For a husband and wife with a joint revocable trust, the agent named in a Power of Attorney cannot use it to access trust funds. Only a Trustee can. Either spouse as trustee can access a trust bank account alone, meaning, if one spouse is not able to act due to incapacity, the other spouse can access the account individually.
There are exceptions, although they require certain legal steps.
• The successor trustee cannot act unless both spouses are unable or unwilling to act.
• If neither spouse is competent, a physician’s affidavit stating they aren’t able to manage their financial affairs is required for the successor trustee to act.
• If one spouse is incompetent and the other is competent, the competent spouse may resign as trustee, allowing the successor to act. A physician’s affidavit is required for an incompetent spouse.
• Furthermore, a successor trustee should sign an acceptance agreeing to serve as trustee.
There are options that provide immediate access to your parents’ funds.
• One option is to keep the account in their names and designate their trust as beneficiary. This type of account is a Payable on Death (POD) or Transfer on Death (TOD) account.
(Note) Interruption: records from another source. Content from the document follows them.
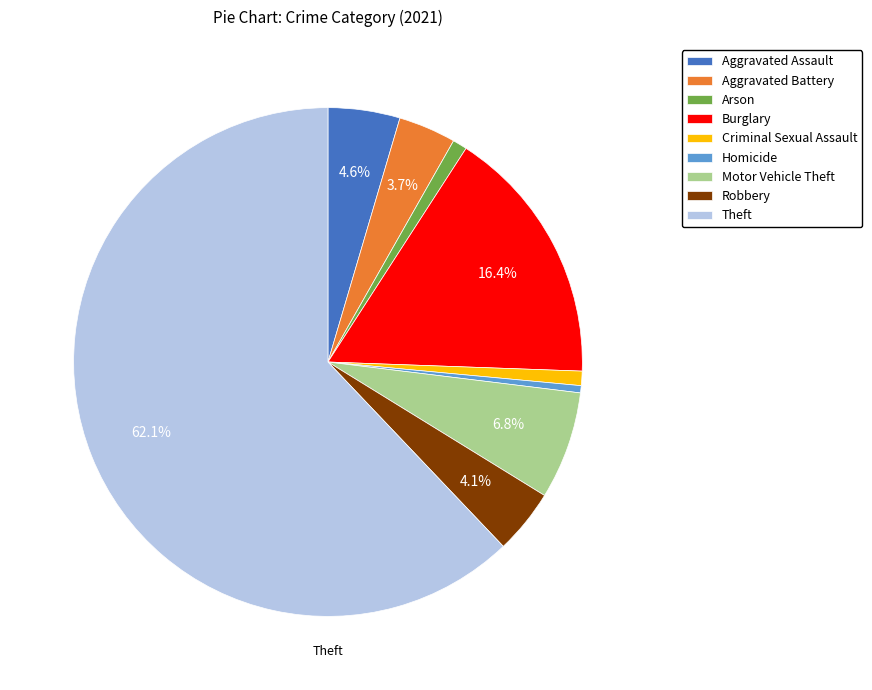

What percentage do Theft and Robbery together represent?

66.2%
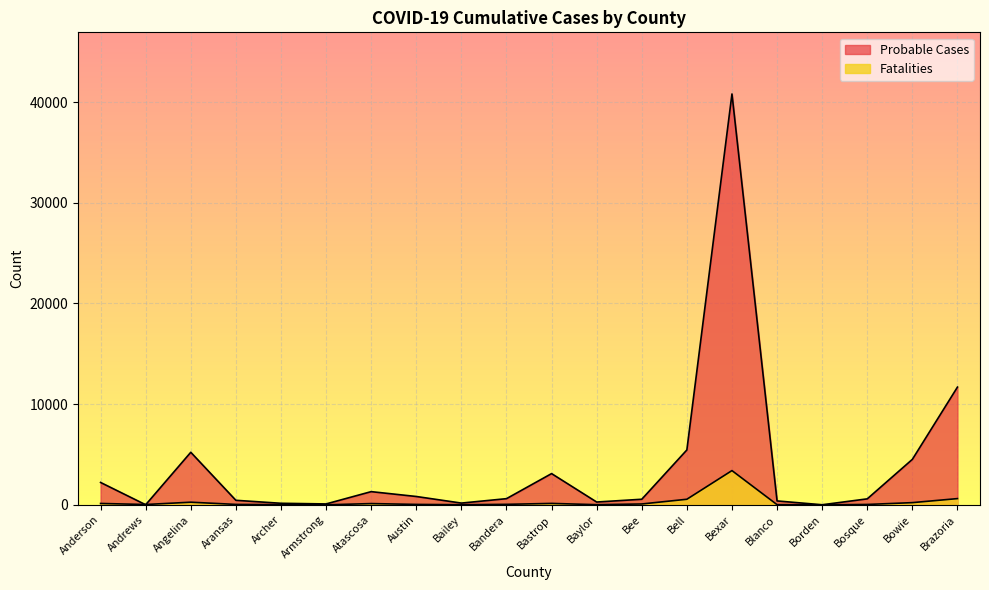

Which category has the lowest value across all series?

Armstrong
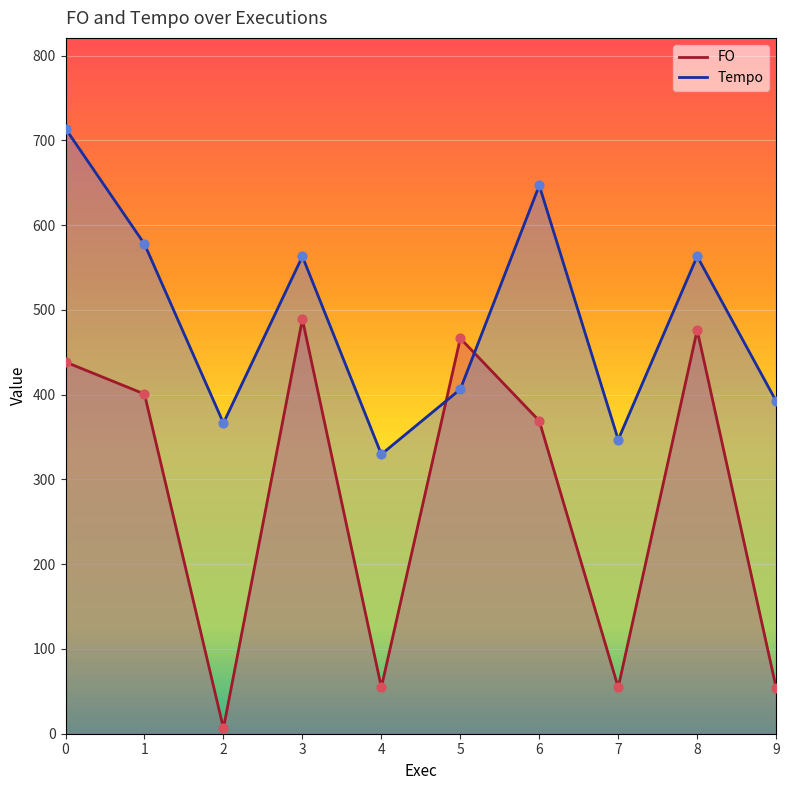

Which series reaches the minimum Y coordinate?

FO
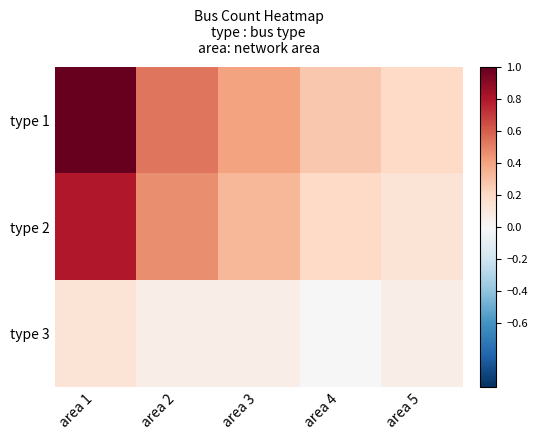

Reading right to left, what are all the values shown in this chart?

type 1: area 5=0.2	area 4=0.3	area 3=0.4	area 2=0.5	area 1=1.0
type 2: area 5=0.1	area 4=0.2	area 3=0.3	area 2=0.5	area 1=0.8
type 3: area 5=0.1	area 4=0.0	area 3=0.1	area 2=0.1	area 1=0.1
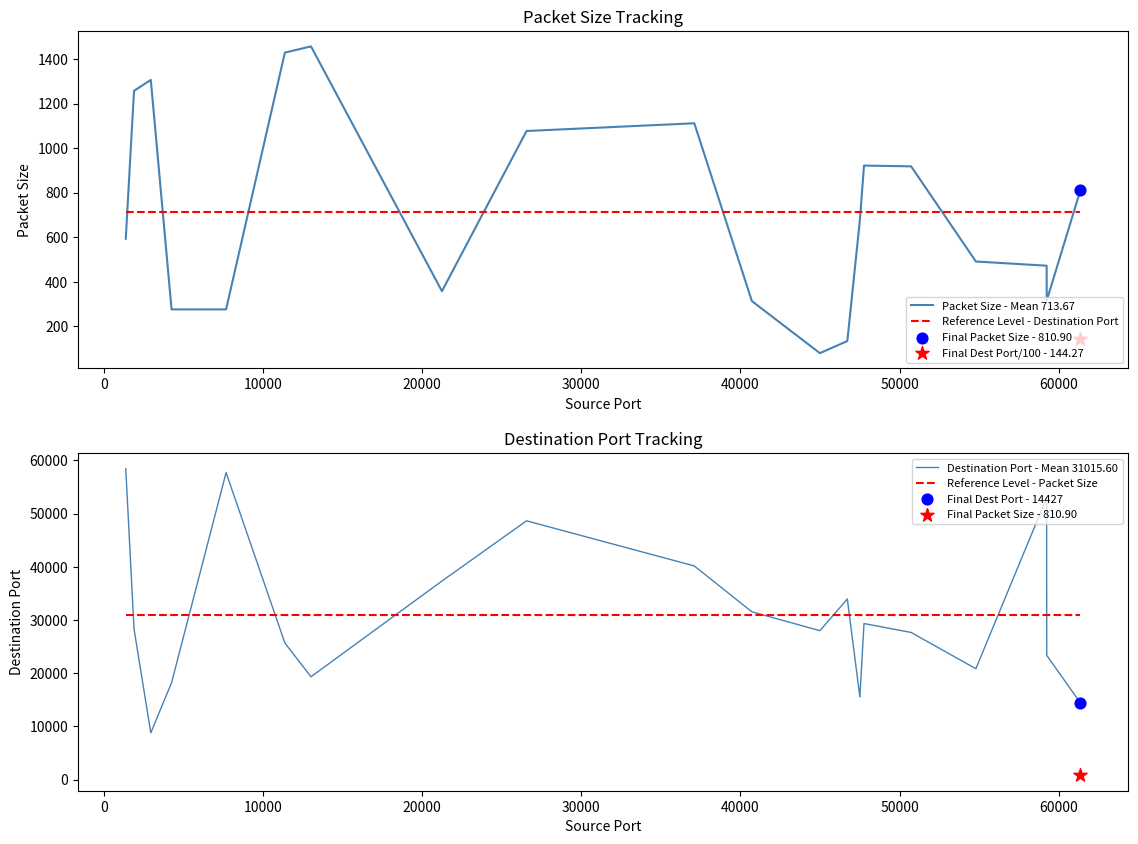

What are all the series names shown in the legend?

Packet Size - Mean 713.67, Reference Level - Destination Port, Destination Port - Mean 31015.60, Reference Level - Packet Size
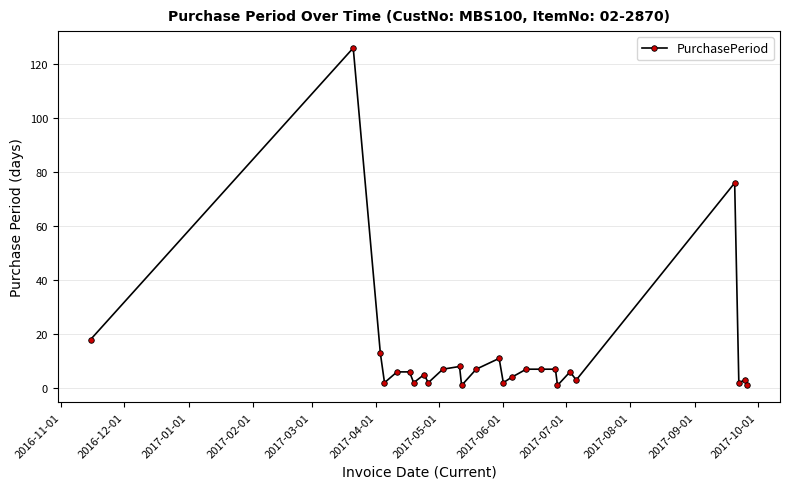

What is the average value?

13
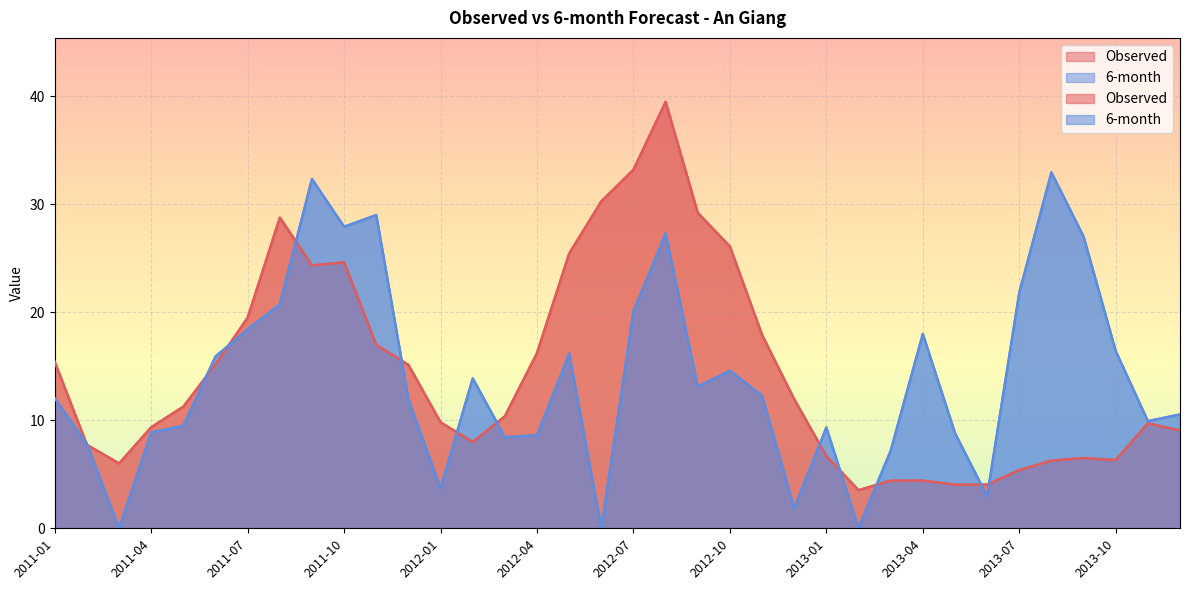

The Observed series shows 21.9 at 2011-01. True or false?

False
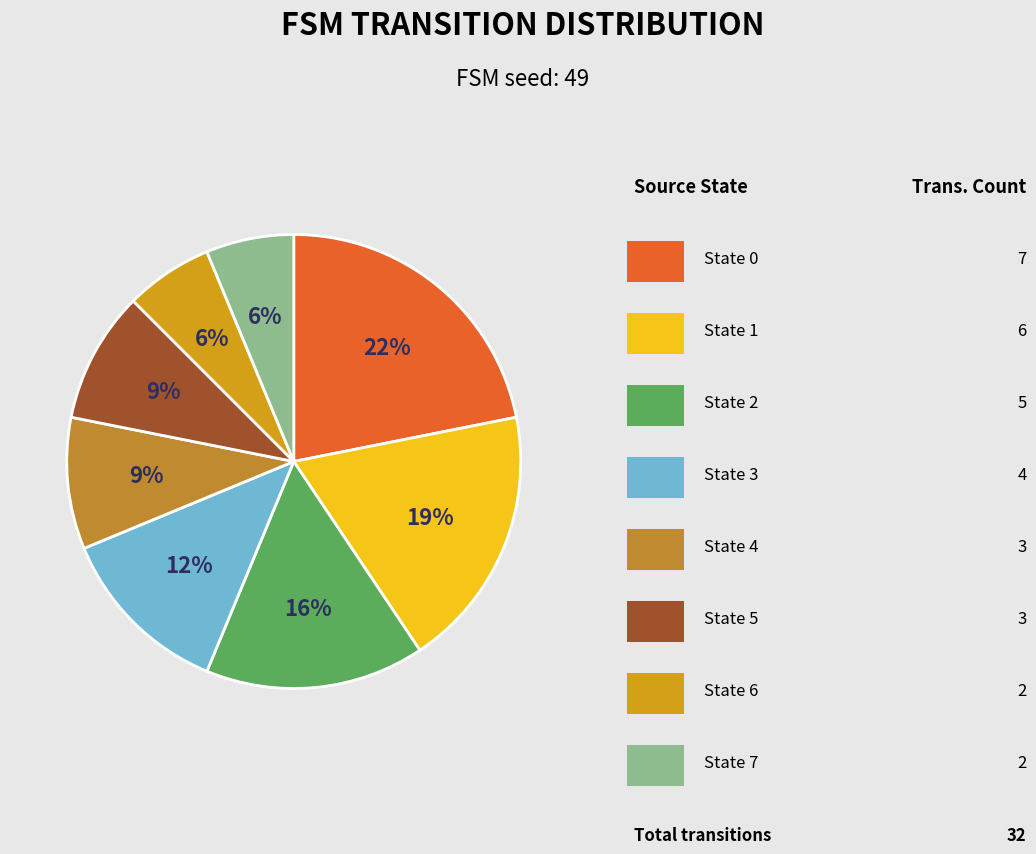

Count the number of slices in the pie.

8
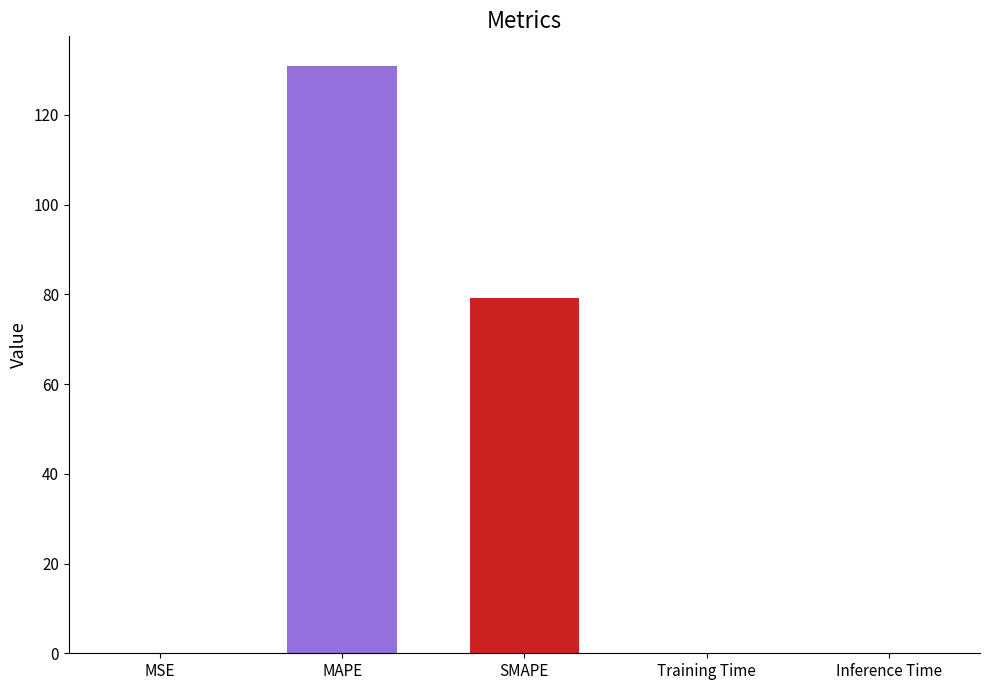

Does the chart contain stacked bars?

No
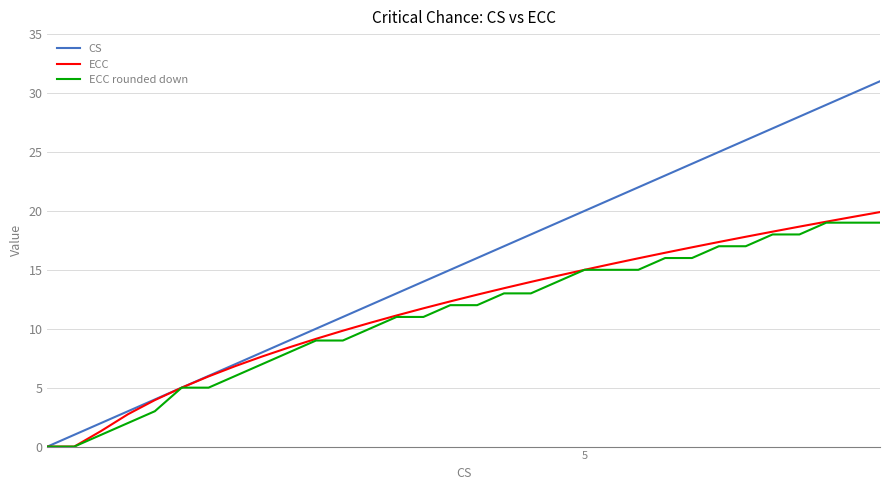

Which series has the widest spread of values?

CS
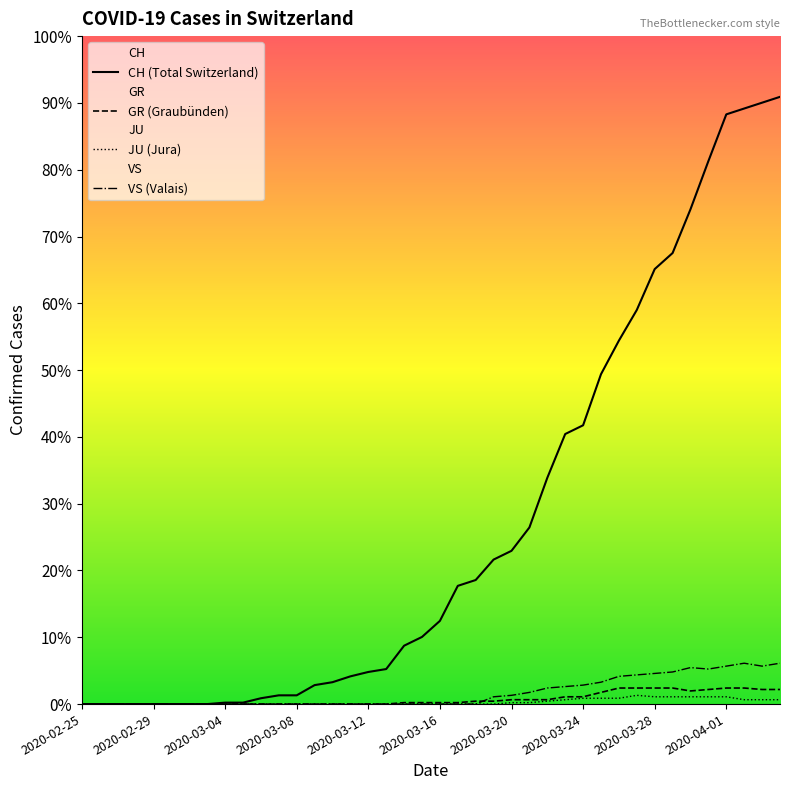

True or false: GR (Graubünden) has a value of 0 at 11.

True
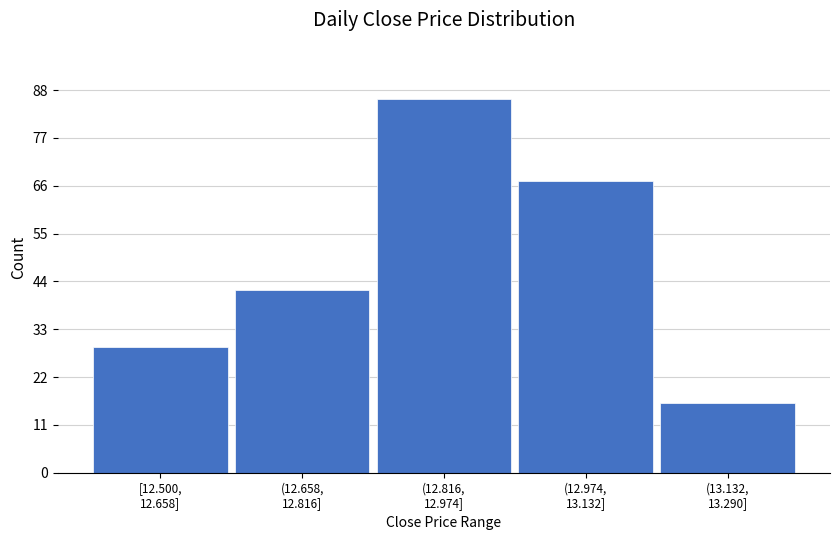

Reading left to right, transcribe all the data shown in this chart.

29	42	86	67	16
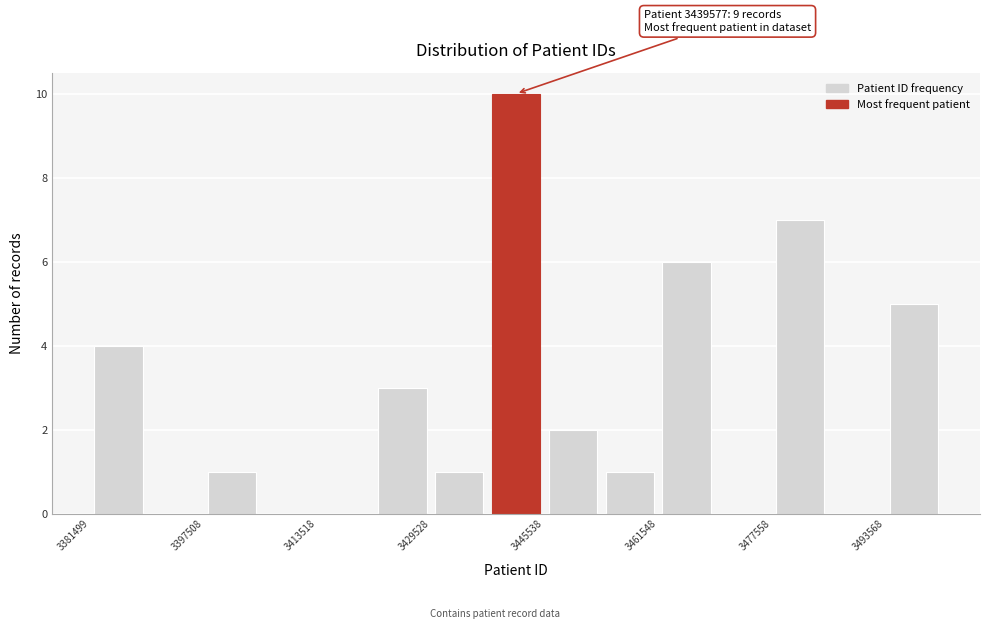

Which range on the x-axis has the tallest bar?

3438000 to 3446000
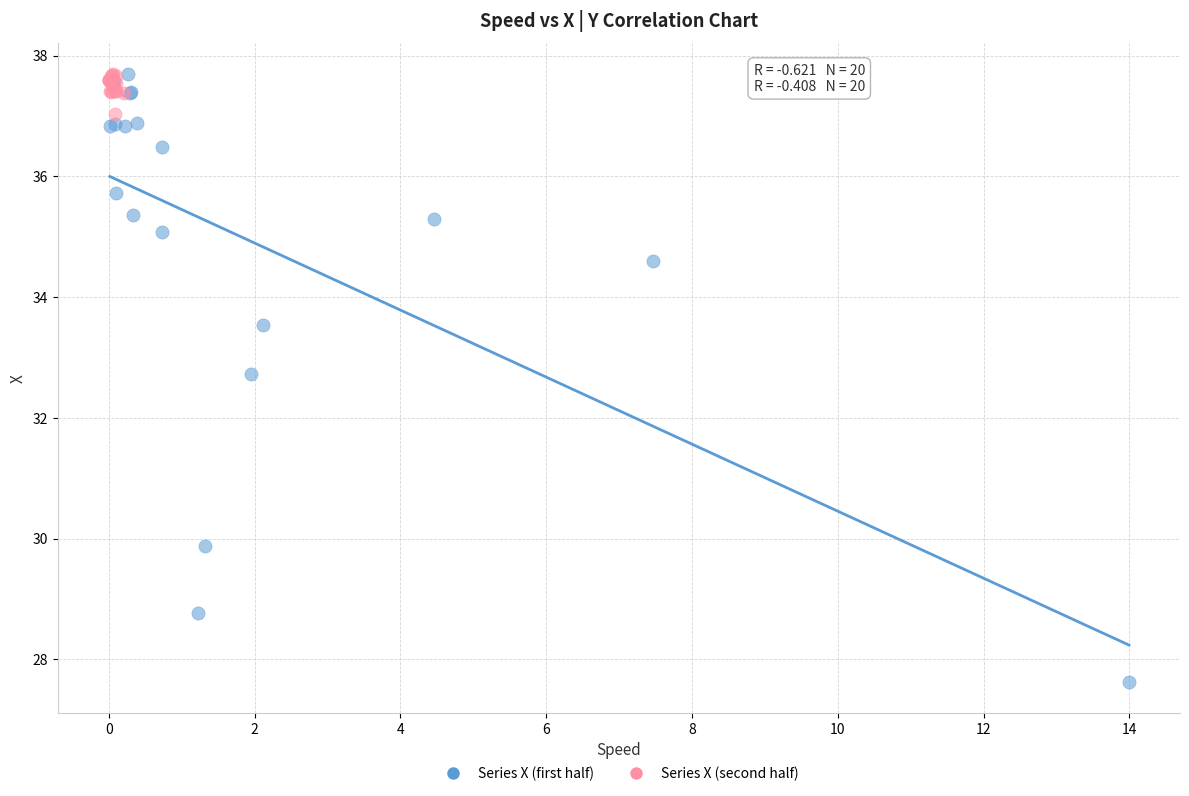

Which series reaches the minimum Y coordinate?

Series X (first half)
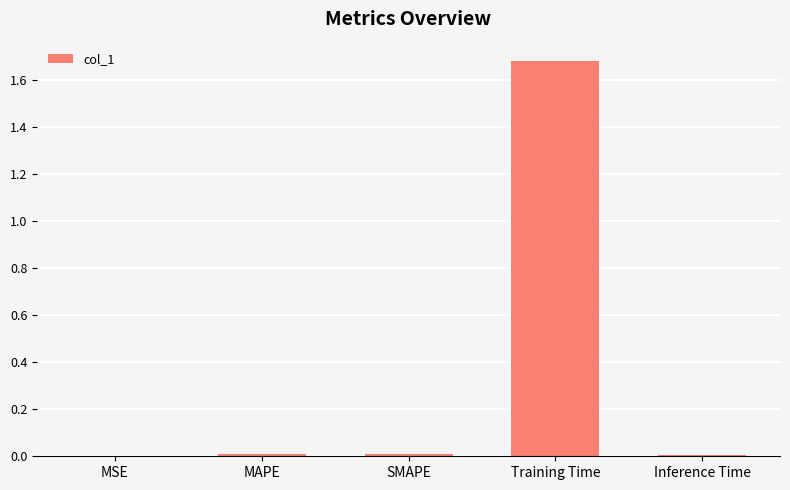

Is it true that the value at MAPE is 0.0?

True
It wouldn’t become part of the trust assets until both spouses die, but you could utilize the power of attorney to access the account.
• A second option is for your parents to name you as a co-trustee on their trust with the authority to act independently without their joinder or consent. However, this can only be done while both have the capacity to do so.
• Another option is for your parents to add you to their individually owned bank account. While this gives you access, it isn’t the best option. It could expose their funds to your creditors or cause their disqualification for certain government benefits like Social Security Supplemental Income, Veterans Benefits or Medicaid.
Should the ability to access your parents’ funds become an immediate necessity, consult with an estate planning attorney promptly.